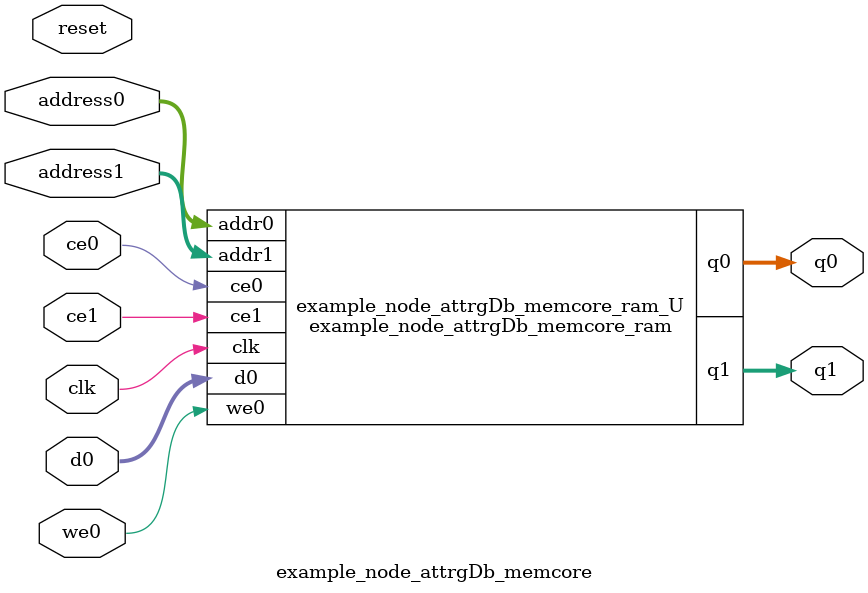
<source format=v>
`timescale 1 ns / 1 ps
module example_node_attrgDb_memcore_ram (addr0, ce0, d0, we0, q0, addr1, ce1, q1,  clk);

parameter DWIDTH = 14;
parameter AWIDTH = 6;
parameter MEM_SIZE = 60;

input[AWIDTH-1:0] addr0;
input ce0;
input[DWIDTH-1:0] d0;
input we0;
output reg[DWIDTH-1:0] q0;
input[AWIDTH-1:0] addr1;
input ce1;
output reg[DWIDTH-1:0] q1;
input clk;

(* ram_style = "distributed" *)reg [DWIDTH-1:0] ram[0:MEM_SIZE-1];




always @(posedge clk)  
begin 
    if (ce0) begin
        if (we0) 
            ram[addr0] <= d0; 
        q0 <= ram[addr0];
    end
end


always @(posedge clk)  
begin 
    if (ce1) begin
        q1 <= ram[addr1];
    end
end


endmodule

`timescale 1 ns / 1 ps
module example_node_attrgDb_memcore(
    reset,
    clk,
    address0,
    ce0,
    we0,
    d0,
    q0,
    address1,
    ce1,
    q1);

parameter DataWidth = 32'd14;
parameter AddressRange = 32'd60;
parameter AddressWidth = 32'd6;
input reset;
input clk;
input[AddressWidth - 1:0] address0;
input ce0;
input we0;
input[DataWidth - 1:0] d0;
output[DataWidth - 1:0] q0;
input[AddressWidth - 1:0] address1;
input ce1;
output[DataWidth - 1:0] q1;



example_node_attrgDb_memcore_ram example_node_attrgDb_memcore_ram_U(
    .clk( clk ),
    .addr0( address0 ),
    .ce0( ce0 ),
    .we0( we0 ),
    .d0( d0 ),
    .q0( q0 ),
    .addr1( address1 ),
    .ce1( ce1 ),
    .q1( q1 ));

endmodule


</source>
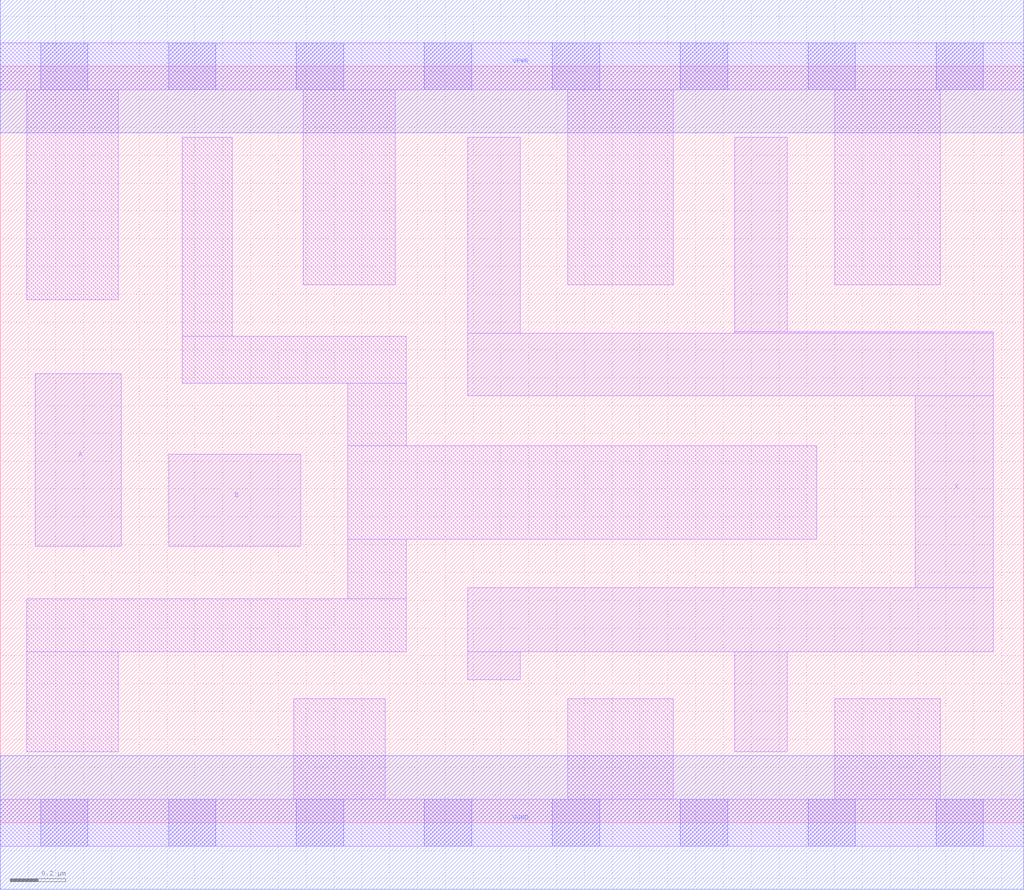
<source format=lef>
# Copyright 2020 The SkyWater PDK Authors
#
# Licensed under the Apache License, Version 2.0 (the "License");
# you may not use this file except in compliance with the License.
# You may obtain a copy of the License at
#
#     https://www.apache.org/licenses/LICENSE-2.0
#
# Unless required by applicable law or agreed to in writing, software
# distributed under the License is distributed on an "AS IS" BASIS,
# WITHOUT WARRANTIES OR CONDITIONS OF ANY KIND, either express or implied.
# See the License for the specific language governing permissions and
# limitations under the License.
#
# SPDX-License-Identifier: Apache-2.0

VERSION 5.7 ;
BUSBITCHARS "[]" ;
DIVIDERCHAR "/" ;
PROPERTYDEFINITIONS
  MACRO maskLayoutSubType STRING ;
  MACRO prCellType STRING ;
  MACRO originalViewName STRING ;
END PROPERTYDEFINITIONS
MACRO sky130_fd_sc_hdll__and2_4
  ORIGIN  0.000000  0.000000 ;
  CLASS CORE ;
  SYMMETRY X Y R90 ;
  SIZE  3.680000 BY  2.720000 ;
  SITE unithd ;
  PIN A
    ANTENNAGATEAREA  0.277500 ;
    DIRECTION INPUT ;
    USE SIGNAL ;
    PORT
      LAYER li1 ;
        RECT 0.125000 0.995000 0.435000 1.615000 ;
    END
  END A
  PIN B
    ANTENNAGATEAREA  0.277500 ;
    DIRECTION INPUT ;
    USE SIGNAL ;
    PORT
      LAYER li1 ;
        RECT 0.605000 0.995000 1.080000 1.325000 ;
    END
  END B
  PIN X
    ANTENNADIFFAREA  1.061500 ;
    DIRECTION OUTPUT ;
    USE SIGNAL ;
    PORT
      LAYER li1 ;
        RECT 1.680000 0.515000 1.870000 0.615000 ;
        RECT 1.680000 0.615000 3.570000 0.845000 ;
        RECT 1.680000 1.535000 3.570000 1.760000 ;
        RECT 1.680000 1.760000 1.870000 2.465000 ;
        RECT 2.640000 0.255000 2.830000 0.615000 ;
        RECT 2.640000 1.760000 3.570000 1.765000 ;
        RECT 2.640000 1.765000 2.830000 2.465000 ;
        RECT 3.290000 0.845000 3.570000 1.535000 ;
    END
  END X
  PIN VGND
    DIRECTION INOUT ;
    USE GROUND ;
    PORT
      LAYER met1 ;
        RECT 0.000000 -0.240000 3.680000 0.240000 ;
    END
  END VGND
  PIN VPWR
    DIRECTION INOUT ;
    USE POWER ;
    PORT
      LAYER met1 ;
        RECT 0.000000 2.480000 3.680000 2.960000 ;
    END
  END VPWR
  OBS
    LAYER li1 ;
      RECT 0.000000 -0.085000 3.680000 0.085000 ;
      RECT 0.000000  2.635000 3.680000 2.805000 ;
      RECT 0.095000  0.255000 0.425000 0.615000 ;
      RECT 0.095000  0.615000 1.460000 0.805000 ;
      RECT 0.095000  1.880000 0.425000 2.635000 ;
      RECT 0.655000  1.580000 1.460000 1.750000 ;
      RECT 0.655000  1.750000 0.835000 2.465000 ;
      RECT 1.055000  0.085000 1.385000 0.445000 ;
      RECT 1.090000  1.935000 1.420000 2.635000 ;
      RECT 1.250000  0.805000 1.460000 1.020000 ;
      RECT 1.250000  1.020000 2.935000 1.355000 ;
      RECT 1.250000  1.355000 1.460000 1.580000 ;
      RECT 2.040000  0.085000 2.420000 0.445000 ;
      RECT 2.040000  1.935000 2.420000 2.635000 ;
      RECT 3.000000  0.085000 3.380000 0.445000 ;
      RECT 3.000000  1.935000 3.380000 2.635000 ;
    LAYER mcon ;
      RECT 0.145000 -0.085000 0.315000 0.085000 ;
      RECT 0.145000  2.635000 0.315000 2.805000 ;
      RECT 0.605000 -0.085000 0.775000 0.085000 ;
      RECT 0.605000  2.635000 0.775000 2.805000 ;
      RECT 1.065000 -0.085000 1.235000 0.085000 ;
      RECT 1.065000  2.635000 1.235000 2.805000 ;
      RECT 1.525000 -0.085000 1.695000 0.085000 ;
      RECT 1.525000  2.635000 1.695000 2.805000 ;
      RECT 1.985000 -0.085000 2.155000 0.085000 ;
      RECT 1.985000  2.635000 2.155000 2.805000 ;
      RECT 2.445000 -0.085000 2.615000 0.085000 ;
      RECT 2.445000  2.635000 2.615000 2.805000 ;
      RECT 2.905000 -0.085000 3.075000 0.085000 ;
      RECT 2.905000  2.635000 3.075000 2.805000 ;
      RECT 3.365000 -0.085000 3.535000 0.085000 ;
      RECT 3.365000  2.635000 3.535000 2.805000 ;
  END
  PROPERTY maskLayoutSubType "abstract" ;
  PROPERTY prCellType "standard" ;
  PROPERTY originalViewName "layout" ;
END sky130_fd_sc_hdll__and2_4

</source>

──────────────────────────────

WORK REQUIRED
Apart from the pictures, all of the data must be duplicated exactly as shown above.

REPLY
<source format=v>
`timescale 1 ns / 1 ps
module example_node_attrgDb_memcore_ram (addr0, ce0, d0, we0, q0, addr1, ce1, q1,  clk);

parameter DWIDTH = 14;
parameter AWIDTH = 6;
parameter MEM_SIZE = 60;

input[AWIDTH-1:0] addr0;
input ce0;
input[DWIDTH-1:0] d0;
input we0;
output reg[DWIDTH-1:0] q0;
input[AWIDTH-1:0] addr1;
input ce1;
output reg[DWIDTH-1:0] q1;
input clk;

(* ram_style = "distributed" *)reg [DWIDTH-1:0] ram[0:MEM_SIZE-1];




always @(posedge clk)  
begin 
    if (ce0) begin
        if (we0) 
            ram[addr0] <= d0; 
        q0 <= ram[addr0];
    end
end


always @(posedge clk)  
begin 
    if (ce1) begin
        q1 <= ram[addr1];
    end
end


endmodule

`timescale 1 ns / 1 ps
module example_node_attrgDb_memcore(
    reset,
    clk,
    address0,
    ce0,
    we0,
    d0,
    q0,
    address1,
    ce1,
    q1);

parameter DataWidth = 32'd14;
parameter AddressRange = 32'd60;
parameter AddressWidth = 32'd6;
input reset;
input clk;
input[AddressWidth - 1:0] address0;
input ce0;
input we0;
input[DataWidth - 1:0] d0;
output[DataWidth - 1:0] q0;
input[AddressWidth - 1:0] address1;
input ce1;
output[DataWidth - 1:0] q1;



example_node_attrgDb_memcore_ram example_node_attrgDb_memcore_ram_U(
    .clk( clk ),
    .addr0( address0 ),
    .ce0( ce0 ),
    .we0( we0 ),
    .d0( d0 ),
    .q0( q0 ),
    .addr1( address1 ),
    .ce1( ce1 ),
    .q1( q1 ));

endmodule


</source>
<source format=lef>
# Copyright 2020 The SkyWater PDK Authors
#
# Licensed under the Apache License, Version 2.0 (the "License");
# you may not use this file except in compliance with the License.
# You may obtain a copy of the License at
#
#     https://www.apache.org/licenses/LICENSE-2.0
#
# Unless required by applicable law or agreed to in writing, software
# distributed under the License is distributed on an "AS IS" BASIS,
# WITHOUT WARRANTIES OR CONDITIONS OF ANY KIND, either express or implied.
# See the License for the specific language governing permissions and
# limitations under the License.
#
# SPDX-License-Identifier: Apache-2.0

VERSION 5.7 ;
BUSBITCHARS "[]" ;
DIVIDERCHAR "/" ;
PROPERTYDEFINITIONS
  MACRO maskLayoutSubType STRING ;
  MACRO prCellType STRING ;
  MACRO originalViewName STRING ;
END PROPERTYDEFINITIONS
MACRO sky130_fd_sc_hdll__and2_4
  ORIGIN  0.000000  0.000000 ;
  CLASS CORE ;
  SYMMETRY X Y R90 ;
  SIZE  3.680000 BY  2.720000 ;
  SITE unithd ;
  PIN A
    ANTENNAGATEAREA  0.277500 ;
    DIRECTION INPUT ;
    USE SIGNAL ;
    PORT
      LAYER li1 ;
        RECT 0.125000 0.995000 0.435000 1.615000 ;
    END
  END A
  PIN B
    ANTENNAGATEAREA  0.277500 ;
    DIRECTION INPUT ;
    USE SIGNAL ;
    PORT
      LAYER li1 ;
        RECT 0.605000 0.995000 1.080000 1.325000 ;
    END
  END B
  PIN X
    ANTENNADIFFAREA  1.061500 ;
    DIRECTION OUTPUT ;
    USE SIGNAL ;
    PORT
      LAYER li1 ;
        RECT 1.680000 0.515000 1.870000 0.615000 ;
        RECT 1.680000 0.615000 3.570000 0.845000 ;
        RECT 1.680000 1.535000 3.570000 1.760000 ;
        RECT 1.680000 1.760000 1.870000 2.465000 ;
        RECT 2.640000 0.255000 2.830000 0.615000 ;
        RECT 2.640000 1.760000 3.570000 1.765000 ;
        RECT 2.640000 1.765000 2.830000 2.465000 ;
        RECT 3.290000 0.845000 3.570000 1.535000 ;
    END
  END X
  PIN VGND
    DIRECTION INOUT ;
    USE GROUND ;
    PORT
      LAYER met1 ;
        RECT 0.000000 -0.240000 3.680000 0.240000 ;
    END
  END VGND
  PIN VPWR
    DIRECTION INOUT ;
    USE POWER ;
    PORT
      LAYER met1 ;
        RECT 0.000000 2.480000 3.680000 2.960000 ;
    END
  END VPWR
  OBS
    LAYER li1 ;
      RECT 0.000000 -0.085000 3.680000 0.085000 ;
      RECT 0.000000  2.635000 3.680000 2.805000 ;
      RECT 0.095000  0.255000 0.425000 0.615000 ;
      RECT 0.095000  0.615000 1.460000 0.805000 ;
      RECT 0.095000  1.880000 0.425000 2.635000 ;
      RECT 0.655000  1.580000 1.460000 1.750000 ;
      RECT 0.655000  1.750000 0.835000 2.465000 ;
      RECT 1.055000  0.085000 1.385000 0.445000 ;
      RECT 1.090000  1.935000 1.420000 2.635000 ;
      RECT 1.250000  0.805000 1.460000 1.020000 ;
      RECT 1.250000  1.020000 2.935000 1.355000 ;
      RECT 1.250000  1.355000 1.460000 1.580000 ;
      RECT 2.040000  0.085000 2.420000 0.445000 ;
      RECT 2.040000  1.935000 2.420000 2.635000 ;
      RECT 3.000000  0.085000 3.380000 0.445000 ;
      RECT 3.000000  1.935000 3.380000 2.635000 ;
    LAYER mcon ;
      RECT 0.145000 -0.085000 0.315000 0.085000 ;
      RECT 0.145000  2.635000 0.315000 2.805000 ;
      RECT 0.605000 -0.085000 0.775000 0.085000 ;
      RECT 0.605000  2.635000 0.775000 2.805000 ;
      RECT 1.065000 -0.085000 1.235000 0.085000 ;
      RECT 1.065000  2.635000 1.235000 2.805000 ;
      RECT 1.525000 -0.085000 1.695000 0.085000 ;
      RECT 1.525000  2.635000 1.695000 2.805000 ;
      RECT 1.985000 -0.085000 2.155000 0.085000 ;
      RECT 1.985000  2.635000 2.155000 2.805000 ;
      RECT 2.445000 -0.085000 2.615000 0.085000 ;
      RECT 2.445000  2.635000 2.615000 2.805000 ;
      RECT 2.905000 -0.085000 3.075000 0.085000 ;
      RECT 2.905000  2.635000 3.075000 2.805000 ;
      RECT 3.365000 -0.085000 3.535000 0.085000 ;
      RECT 3.365000  2.635000 3.535000 2.805000 ;
  END
  PROPERTY maskLayoutSubType "abstract" ;
  PROPERTY prCellType "standard" ;
  PROPERTY originalViewName "layout" ;
END sky130_fd_sc_hdll__and2_4

</source>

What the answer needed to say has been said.